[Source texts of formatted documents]
*****
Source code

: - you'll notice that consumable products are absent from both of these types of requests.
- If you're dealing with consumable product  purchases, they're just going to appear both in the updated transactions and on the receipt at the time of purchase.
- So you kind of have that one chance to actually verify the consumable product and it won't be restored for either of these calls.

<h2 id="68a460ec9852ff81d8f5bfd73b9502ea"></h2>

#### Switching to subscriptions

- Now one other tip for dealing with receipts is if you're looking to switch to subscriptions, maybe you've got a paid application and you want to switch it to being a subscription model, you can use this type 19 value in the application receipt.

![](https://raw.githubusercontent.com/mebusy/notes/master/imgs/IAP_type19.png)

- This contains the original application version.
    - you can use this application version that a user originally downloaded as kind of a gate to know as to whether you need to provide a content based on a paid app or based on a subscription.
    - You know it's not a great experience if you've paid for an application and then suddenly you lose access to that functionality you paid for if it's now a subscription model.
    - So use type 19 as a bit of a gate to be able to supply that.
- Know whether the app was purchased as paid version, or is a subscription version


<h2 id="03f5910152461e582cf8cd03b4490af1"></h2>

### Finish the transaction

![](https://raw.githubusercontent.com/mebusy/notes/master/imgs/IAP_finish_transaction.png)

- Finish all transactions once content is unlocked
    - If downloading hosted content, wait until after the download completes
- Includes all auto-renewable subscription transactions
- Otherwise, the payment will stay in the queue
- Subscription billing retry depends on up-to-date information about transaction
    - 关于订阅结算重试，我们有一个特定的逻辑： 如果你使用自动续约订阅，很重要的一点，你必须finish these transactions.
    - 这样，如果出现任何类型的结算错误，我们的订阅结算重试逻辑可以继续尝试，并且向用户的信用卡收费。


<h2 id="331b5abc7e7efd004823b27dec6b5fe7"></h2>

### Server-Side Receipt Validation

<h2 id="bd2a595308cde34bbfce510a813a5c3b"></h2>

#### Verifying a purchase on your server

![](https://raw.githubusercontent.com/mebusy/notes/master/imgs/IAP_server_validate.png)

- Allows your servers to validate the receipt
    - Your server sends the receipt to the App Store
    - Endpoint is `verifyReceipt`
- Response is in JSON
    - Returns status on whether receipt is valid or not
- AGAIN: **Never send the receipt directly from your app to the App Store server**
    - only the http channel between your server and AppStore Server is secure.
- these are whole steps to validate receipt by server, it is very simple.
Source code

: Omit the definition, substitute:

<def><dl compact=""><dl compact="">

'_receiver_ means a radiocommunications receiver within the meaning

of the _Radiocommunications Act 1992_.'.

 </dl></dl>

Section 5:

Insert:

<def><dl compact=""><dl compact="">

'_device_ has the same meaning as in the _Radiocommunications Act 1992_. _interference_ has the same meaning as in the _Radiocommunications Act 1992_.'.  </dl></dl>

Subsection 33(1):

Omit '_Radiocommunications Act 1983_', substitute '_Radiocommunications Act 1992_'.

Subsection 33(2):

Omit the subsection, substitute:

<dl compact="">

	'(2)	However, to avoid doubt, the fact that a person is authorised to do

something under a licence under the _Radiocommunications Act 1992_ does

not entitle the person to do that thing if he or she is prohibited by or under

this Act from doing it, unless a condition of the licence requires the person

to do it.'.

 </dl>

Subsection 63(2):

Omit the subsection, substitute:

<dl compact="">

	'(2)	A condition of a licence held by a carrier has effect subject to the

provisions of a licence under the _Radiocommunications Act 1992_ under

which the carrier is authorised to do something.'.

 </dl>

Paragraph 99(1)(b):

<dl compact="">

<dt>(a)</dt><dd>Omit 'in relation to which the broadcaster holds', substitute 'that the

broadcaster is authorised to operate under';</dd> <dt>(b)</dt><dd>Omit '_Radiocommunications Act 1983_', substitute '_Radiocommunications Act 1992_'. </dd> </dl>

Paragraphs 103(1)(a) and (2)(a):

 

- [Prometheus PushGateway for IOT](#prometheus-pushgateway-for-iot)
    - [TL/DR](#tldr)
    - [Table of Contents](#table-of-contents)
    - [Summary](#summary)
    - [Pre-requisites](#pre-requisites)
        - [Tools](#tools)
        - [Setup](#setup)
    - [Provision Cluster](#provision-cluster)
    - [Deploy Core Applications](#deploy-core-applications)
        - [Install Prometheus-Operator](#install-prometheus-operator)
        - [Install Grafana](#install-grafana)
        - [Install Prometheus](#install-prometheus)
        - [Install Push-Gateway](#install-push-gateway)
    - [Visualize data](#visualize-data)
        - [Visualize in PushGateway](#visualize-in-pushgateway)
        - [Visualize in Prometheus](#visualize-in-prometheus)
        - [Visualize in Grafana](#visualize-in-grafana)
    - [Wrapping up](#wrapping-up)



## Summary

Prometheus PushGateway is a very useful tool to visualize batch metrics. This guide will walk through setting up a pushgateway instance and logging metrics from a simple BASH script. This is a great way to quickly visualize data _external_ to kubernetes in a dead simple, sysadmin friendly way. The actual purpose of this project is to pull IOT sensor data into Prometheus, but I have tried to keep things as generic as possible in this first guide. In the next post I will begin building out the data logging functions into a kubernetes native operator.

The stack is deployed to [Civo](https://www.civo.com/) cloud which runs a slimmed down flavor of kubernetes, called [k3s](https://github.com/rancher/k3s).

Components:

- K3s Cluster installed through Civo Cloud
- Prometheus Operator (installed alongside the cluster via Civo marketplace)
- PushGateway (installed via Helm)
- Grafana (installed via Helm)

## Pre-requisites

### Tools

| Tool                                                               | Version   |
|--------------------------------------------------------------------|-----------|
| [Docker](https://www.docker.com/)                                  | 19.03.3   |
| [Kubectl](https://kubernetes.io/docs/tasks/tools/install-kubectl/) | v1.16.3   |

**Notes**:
*****
## To do
Lay out the lines of the records as a Markdown table, beginning at the line that contains "broadcaster is authorised" and stopping after the line that contains "Paragraphs 103(1)(a) and". Use a Row column for the row number and a Line column for the line itself, and skip any blank lines.

## Written answer
| Row | Line |
|---|---|
| 1 | broadcaster is authorised to operate under';</dd> <dt>(b)</dt><dd>Omit '_Radiocommunications Act 1983_', substitute '_Radiocommunications Act 1992_'. </dd> </dl> |
| 2 | Paragraphs 103(1)(a) and (2)(a): |